### RECORD SET
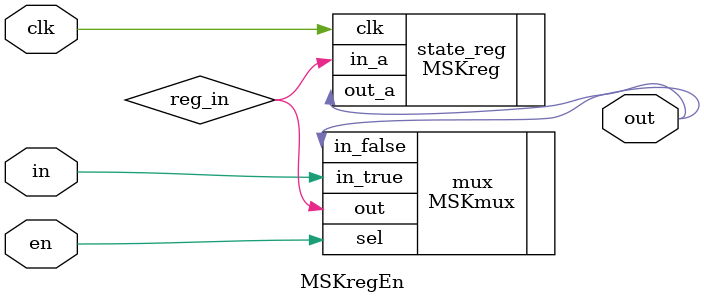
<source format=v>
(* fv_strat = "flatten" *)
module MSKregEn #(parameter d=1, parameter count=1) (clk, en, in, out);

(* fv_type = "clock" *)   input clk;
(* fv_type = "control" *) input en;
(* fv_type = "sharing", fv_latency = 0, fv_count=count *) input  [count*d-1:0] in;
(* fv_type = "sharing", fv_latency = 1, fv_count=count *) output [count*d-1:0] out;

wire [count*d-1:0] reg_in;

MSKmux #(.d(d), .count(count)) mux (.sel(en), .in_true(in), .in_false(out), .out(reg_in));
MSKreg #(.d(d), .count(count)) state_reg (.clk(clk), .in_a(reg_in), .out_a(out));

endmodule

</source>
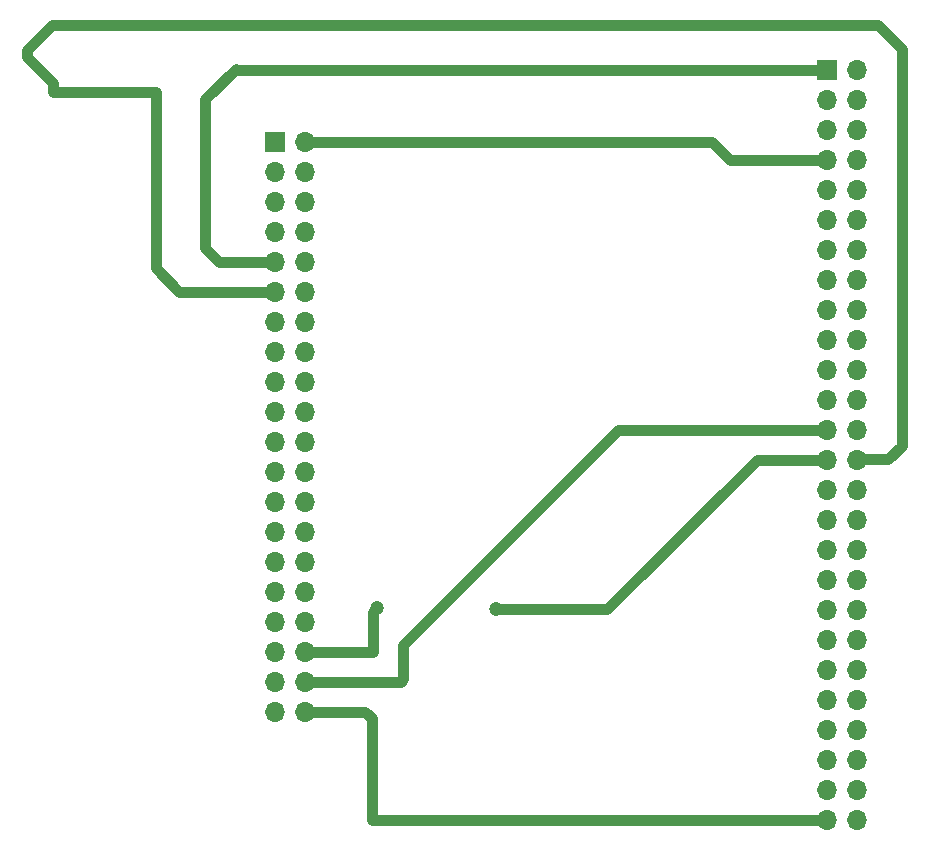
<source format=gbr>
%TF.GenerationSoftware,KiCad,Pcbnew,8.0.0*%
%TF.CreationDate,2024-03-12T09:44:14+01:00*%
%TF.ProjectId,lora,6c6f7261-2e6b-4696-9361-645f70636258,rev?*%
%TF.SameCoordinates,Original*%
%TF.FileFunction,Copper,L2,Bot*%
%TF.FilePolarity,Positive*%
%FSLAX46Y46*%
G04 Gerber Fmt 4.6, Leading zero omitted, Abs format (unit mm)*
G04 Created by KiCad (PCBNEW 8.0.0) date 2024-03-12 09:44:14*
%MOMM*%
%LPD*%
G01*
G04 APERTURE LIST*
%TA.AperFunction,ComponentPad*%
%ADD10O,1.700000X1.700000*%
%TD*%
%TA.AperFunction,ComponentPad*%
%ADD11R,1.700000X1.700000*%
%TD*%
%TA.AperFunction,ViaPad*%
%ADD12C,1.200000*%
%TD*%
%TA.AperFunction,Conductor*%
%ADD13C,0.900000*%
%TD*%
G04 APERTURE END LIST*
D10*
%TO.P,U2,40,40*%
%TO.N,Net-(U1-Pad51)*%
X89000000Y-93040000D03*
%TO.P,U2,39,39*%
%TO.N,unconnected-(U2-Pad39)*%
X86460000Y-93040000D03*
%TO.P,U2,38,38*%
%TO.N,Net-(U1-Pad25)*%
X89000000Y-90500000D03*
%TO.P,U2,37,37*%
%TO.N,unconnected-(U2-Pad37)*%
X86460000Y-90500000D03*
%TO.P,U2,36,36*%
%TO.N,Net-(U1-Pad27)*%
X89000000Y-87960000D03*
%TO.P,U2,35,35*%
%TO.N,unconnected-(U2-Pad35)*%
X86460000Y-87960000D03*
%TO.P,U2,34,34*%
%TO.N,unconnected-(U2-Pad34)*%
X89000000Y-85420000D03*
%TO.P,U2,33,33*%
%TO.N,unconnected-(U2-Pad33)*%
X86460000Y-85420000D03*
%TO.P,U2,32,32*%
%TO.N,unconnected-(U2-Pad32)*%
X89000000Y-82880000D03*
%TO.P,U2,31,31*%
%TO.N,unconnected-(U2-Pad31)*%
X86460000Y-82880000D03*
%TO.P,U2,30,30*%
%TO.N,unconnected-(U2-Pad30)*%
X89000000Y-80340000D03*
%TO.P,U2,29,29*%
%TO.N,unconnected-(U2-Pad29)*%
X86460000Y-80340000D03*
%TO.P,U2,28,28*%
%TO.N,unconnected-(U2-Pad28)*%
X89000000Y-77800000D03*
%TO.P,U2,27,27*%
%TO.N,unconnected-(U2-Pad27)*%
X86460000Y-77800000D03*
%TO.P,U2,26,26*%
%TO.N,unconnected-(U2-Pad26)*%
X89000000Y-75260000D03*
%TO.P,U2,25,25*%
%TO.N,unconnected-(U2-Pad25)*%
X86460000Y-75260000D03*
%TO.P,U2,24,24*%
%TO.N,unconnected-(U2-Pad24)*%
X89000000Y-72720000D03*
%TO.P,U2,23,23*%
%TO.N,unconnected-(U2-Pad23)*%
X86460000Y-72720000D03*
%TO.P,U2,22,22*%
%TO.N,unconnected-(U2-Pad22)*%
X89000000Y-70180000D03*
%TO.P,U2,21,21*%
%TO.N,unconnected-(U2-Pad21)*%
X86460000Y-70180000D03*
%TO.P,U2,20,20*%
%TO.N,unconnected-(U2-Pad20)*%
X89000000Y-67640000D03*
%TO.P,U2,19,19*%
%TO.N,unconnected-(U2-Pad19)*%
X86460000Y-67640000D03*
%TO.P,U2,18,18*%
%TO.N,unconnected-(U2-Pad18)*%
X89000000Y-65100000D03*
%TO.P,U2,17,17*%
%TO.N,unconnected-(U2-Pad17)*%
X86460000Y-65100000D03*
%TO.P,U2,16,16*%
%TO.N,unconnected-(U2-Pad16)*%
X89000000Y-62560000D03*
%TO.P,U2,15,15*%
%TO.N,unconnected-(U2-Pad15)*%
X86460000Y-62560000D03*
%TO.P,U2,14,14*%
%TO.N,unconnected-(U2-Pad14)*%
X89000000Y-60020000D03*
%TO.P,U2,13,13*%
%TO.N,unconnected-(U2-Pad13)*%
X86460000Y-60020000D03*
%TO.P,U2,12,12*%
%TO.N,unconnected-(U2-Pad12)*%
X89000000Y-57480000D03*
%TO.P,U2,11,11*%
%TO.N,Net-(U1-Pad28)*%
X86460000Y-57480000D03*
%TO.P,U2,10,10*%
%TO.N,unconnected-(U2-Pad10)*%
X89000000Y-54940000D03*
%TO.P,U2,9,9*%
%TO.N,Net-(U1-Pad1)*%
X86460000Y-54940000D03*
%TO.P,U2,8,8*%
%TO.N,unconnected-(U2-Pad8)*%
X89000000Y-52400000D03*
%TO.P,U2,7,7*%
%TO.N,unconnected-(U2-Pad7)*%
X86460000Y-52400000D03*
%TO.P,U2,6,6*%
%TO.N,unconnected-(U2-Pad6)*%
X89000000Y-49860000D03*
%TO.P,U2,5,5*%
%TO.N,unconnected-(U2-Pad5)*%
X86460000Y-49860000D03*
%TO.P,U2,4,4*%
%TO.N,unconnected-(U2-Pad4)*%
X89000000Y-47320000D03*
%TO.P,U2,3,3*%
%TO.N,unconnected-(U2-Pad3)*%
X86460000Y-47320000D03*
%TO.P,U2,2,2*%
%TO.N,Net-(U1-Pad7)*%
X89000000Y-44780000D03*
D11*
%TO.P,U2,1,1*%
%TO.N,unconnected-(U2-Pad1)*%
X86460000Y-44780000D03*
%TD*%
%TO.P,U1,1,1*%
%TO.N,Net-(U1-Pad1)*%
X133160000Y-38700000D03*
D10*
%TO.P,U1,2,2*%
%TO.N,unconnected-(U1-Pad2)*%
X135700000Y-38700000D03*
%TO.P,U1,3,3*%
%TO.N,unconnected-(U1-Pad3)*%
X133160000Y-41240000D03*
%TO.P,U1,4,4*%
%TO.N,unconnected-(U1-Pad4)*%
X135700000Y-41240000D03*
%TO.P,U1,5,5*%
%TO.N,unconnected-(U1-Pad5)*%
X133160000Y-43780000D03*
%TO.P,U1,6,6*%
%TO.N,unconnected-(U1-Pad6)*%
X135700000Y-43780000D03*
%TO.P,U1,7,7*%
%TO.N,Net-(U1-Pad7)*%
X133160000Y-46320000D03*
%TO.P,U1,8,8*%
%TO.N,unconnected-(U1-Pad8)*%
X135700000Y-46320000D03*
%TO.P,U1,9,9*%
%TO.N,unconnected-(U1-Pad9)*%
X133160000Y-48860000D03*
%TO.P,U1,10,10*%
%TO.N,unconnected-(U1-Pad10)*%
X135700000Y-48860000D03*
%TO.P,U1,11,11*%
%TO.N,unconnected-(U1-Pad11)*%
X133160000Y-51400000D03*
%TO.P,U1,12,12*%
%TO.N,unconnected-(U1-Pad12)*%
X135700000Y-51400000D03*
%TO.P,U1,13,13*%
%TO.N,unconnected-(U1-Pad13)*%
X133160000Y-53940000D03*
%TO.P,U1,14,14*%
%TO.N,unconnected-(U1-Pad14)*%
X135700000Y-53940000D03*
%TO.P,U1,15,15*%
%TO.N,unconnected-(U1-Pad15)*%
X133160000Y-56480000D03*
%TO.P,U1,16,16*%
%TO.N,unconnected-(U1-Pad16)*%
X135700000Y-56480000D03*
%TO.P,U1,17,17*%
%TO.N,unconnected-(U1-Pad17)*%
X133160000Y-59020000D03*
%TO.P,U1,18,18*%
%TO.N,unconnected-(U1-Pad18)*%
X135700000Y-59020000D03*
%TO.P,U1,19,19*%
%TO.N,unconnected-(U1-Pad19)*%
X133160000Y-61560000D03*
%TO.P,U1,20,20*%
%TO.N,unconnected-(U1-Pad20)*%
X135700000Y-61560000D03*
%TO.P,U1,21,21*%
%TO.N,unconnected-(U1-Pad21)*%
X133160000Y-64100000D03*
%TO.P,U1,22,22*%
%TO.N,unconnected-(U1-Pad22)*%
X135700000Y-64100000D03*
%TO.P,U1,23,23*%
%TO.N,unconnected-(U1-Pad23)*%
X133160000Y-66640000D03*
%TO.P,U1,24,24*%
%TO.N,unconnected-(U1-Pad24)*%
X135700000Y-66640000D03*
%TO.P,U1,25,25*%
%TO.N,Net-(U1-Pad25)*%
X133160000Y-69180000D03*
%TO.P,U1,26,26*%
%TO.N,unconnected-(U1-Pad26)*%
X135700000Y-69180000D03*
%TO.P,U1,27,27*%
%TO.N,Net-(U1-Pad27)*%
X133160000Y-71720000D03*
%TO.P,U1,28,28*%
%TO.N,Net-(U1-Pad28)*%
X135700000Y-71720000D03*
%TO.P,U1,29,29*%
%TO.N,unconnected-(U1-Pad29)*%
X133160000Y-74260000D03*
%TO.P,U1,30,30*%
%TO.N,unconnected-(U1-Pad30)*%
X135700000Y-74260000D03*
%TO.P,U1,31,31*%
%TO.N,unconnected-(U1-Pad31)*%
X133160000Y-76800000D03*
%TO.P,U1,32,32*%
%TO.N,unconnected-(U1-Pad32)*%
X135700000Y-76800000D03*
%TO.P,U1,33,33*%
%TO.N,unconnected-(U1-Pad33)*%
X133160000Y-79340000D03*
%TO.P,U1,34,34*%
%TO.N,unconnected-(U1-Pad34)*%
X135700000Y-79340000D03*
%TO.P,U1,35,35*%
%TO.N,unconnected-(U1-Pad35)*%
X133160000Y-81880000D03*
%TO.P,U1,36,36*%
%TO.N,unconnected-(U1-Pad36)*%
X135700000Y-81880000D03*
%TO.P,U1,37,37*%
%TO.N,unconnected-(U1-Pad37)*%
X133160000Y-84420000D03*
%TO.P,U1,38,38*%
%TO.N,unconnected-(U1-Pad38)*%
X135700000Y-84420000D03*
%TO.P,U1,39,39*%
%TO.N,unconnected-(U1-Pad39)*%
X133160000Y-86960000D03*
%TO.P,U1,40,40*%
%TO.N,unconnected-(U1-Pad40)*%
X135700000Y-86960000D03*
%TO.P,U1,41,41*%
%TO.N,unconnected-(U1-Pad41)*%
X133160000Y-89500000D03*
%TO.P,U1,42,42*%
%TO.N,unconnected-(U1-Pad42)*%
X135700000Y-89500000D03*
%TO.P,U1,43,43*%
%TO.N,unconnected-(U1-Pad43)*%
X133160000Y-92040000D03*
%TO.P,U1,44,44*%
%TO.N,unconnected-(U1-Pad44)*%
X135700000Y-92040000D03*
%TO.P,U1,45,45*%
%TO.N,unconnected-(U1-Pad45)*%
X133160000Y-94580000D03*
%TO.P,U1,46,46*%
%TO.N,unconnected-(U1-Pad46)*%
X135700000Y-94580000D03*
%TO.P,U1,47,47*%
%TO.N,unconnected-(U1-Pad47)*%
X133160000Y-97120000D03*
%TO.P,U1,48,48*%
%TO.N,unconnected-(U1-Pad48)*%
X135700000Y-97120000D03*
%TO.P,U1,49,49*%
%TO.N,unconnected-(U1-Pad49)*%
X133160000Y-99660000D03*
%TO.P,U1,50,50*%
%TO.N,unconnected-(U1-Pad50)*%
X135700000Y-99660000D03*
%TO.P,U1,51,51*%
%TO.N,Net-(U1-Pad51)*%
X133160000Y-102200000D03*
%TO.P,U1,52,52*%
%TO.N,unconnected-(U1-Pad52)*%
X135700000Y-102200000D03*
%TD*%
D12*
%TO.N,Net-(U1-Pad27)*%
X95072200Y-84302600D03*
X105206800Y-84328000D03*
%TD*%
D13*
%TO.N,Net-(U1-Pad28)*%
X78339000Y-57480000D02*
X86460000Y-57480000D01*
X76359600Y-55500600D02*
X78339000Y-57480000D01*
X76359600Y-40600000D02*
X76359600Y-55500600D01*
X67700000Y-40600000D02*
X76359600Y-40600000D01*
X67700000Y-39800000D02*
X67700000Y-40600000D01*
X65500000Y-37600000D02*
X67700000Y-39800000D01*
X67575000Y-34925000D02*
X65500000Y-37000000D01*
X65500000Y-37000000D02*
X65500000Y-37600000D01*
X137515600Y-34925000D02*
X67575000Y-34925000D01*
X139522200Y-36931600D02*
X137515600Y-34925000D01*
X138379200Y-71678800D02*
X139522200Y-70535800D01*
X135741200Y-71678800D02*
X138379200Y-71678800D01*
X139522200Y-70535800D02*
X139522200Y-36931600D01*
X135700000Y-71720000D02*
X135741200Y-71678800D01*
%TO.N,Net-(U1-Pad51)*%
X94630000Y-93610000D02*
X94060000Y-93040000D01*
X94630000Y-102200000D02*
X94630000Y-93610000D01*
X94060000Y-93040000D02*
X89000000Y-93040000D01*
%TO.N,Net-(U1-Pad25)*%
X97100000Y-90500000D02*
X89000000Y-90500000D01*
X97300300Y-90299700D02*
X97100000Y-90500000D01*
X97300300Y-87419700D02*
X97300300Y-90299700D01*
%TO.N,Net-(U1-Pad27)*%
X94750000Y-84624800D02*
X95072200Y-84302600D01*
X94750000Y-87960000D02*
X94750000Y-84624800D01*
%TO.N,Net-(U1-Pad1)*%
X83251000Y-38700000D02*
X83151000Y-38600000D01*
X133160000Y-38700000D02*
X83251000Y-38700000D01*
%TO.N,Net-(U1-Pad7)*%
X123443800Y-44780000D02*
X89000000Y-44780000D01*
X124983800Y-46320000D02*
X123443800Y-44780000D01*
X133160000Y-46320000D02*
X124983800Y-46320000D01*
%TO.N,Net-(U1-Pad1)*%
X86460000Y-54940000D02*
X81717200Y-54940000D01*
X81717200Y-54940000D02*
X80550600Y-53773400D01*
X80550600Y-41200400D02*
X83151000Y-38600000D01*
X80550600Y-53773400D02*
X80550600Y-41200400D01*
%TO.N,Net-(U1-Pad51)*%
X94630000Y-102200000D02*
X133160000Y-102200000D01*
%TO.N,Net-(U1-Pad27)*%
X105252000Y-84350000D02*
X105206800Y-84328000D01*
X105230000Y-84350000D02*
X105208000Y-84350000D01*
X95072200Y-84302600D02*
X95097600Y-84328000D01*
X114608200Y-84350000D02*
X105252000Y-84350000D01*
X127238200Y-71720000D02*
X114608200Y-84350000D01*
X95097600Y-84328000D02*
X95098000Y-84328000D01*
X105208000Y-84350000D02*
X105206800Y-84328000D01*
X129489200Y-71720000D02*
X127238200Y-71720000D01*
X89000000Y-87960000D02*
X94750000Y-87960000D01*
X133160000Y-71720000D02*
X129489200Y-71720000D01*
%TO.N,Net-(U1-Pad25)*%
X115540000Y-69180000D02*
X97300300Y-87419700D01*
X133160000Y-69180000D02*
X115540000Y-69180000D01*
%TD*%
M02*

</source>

### WORK TO COMPLETE
The required output is the exact sequence of lines from the one containing "X83251000Y-38700000D01*" through the end of the listing, both endpoints included.

### RESPONSE TO THIS EXERCISE
X83251000Y-38700000D01*
%TO.N,Net-(U1-Pad7)*%
X123443800Y-44780000D02*
X89000000Y-44780000D01*
X124983800Y-46320000D02*
X123443800Y-44780000D01*
X133160000Y-46320000D02*
X124983800Y-46320000D01*
%TO.N,Net-(U1-Pad1)*%
X86460000Y-54940000D02*
X81717200Y-54940000D01*
X81717200Y-54940000D02*
X80550600Y-53773400D01*
X80550600Y-41200400D02*
X83151000Y-38600000D01*
X80550600Y-53773400D02*
X80550600Y-41200400D01*
%TO.N,Net-(U1-Pad51)*%
X94630000Y-102200000D02*
X133160000Y-102200000D01*
%TO.N,Net-(U1-Pad27)*%
X105252000Y-84350000D02*
X105206800Y-84328000D01*
X105230000Y-84350000D02*
X105208000Y-84350000D01*
X95072200Y-84302600D02*
X95097600Y-84328000D01*
X114608200Y-84350000D02*
X105252000Y-84350000D01*
X127238200Y-71720000D02*
X114608200Y-84350000D01*
X95097600Y-84328000D02*
X95098000Y-84328000D01*
X105208000Y-84350000D02*
X105206800Y-84328000D01*
X129489200Y-71720000D02*
X127238200Y-71720000D01*
X89000000Y-87960000D02*
X94750000Y-87960000D01*
X133160000Y-71720000D02*
X129489200Y-71720000D01*
%TO.N,Net-(U1-Pad25)*%
X115540000Y-69180000D02*
X97300300Y-87419700D01*
X133160000Y-69180000D02*
X115540000Y-69180000D01*
%TD*%
M02*

</source>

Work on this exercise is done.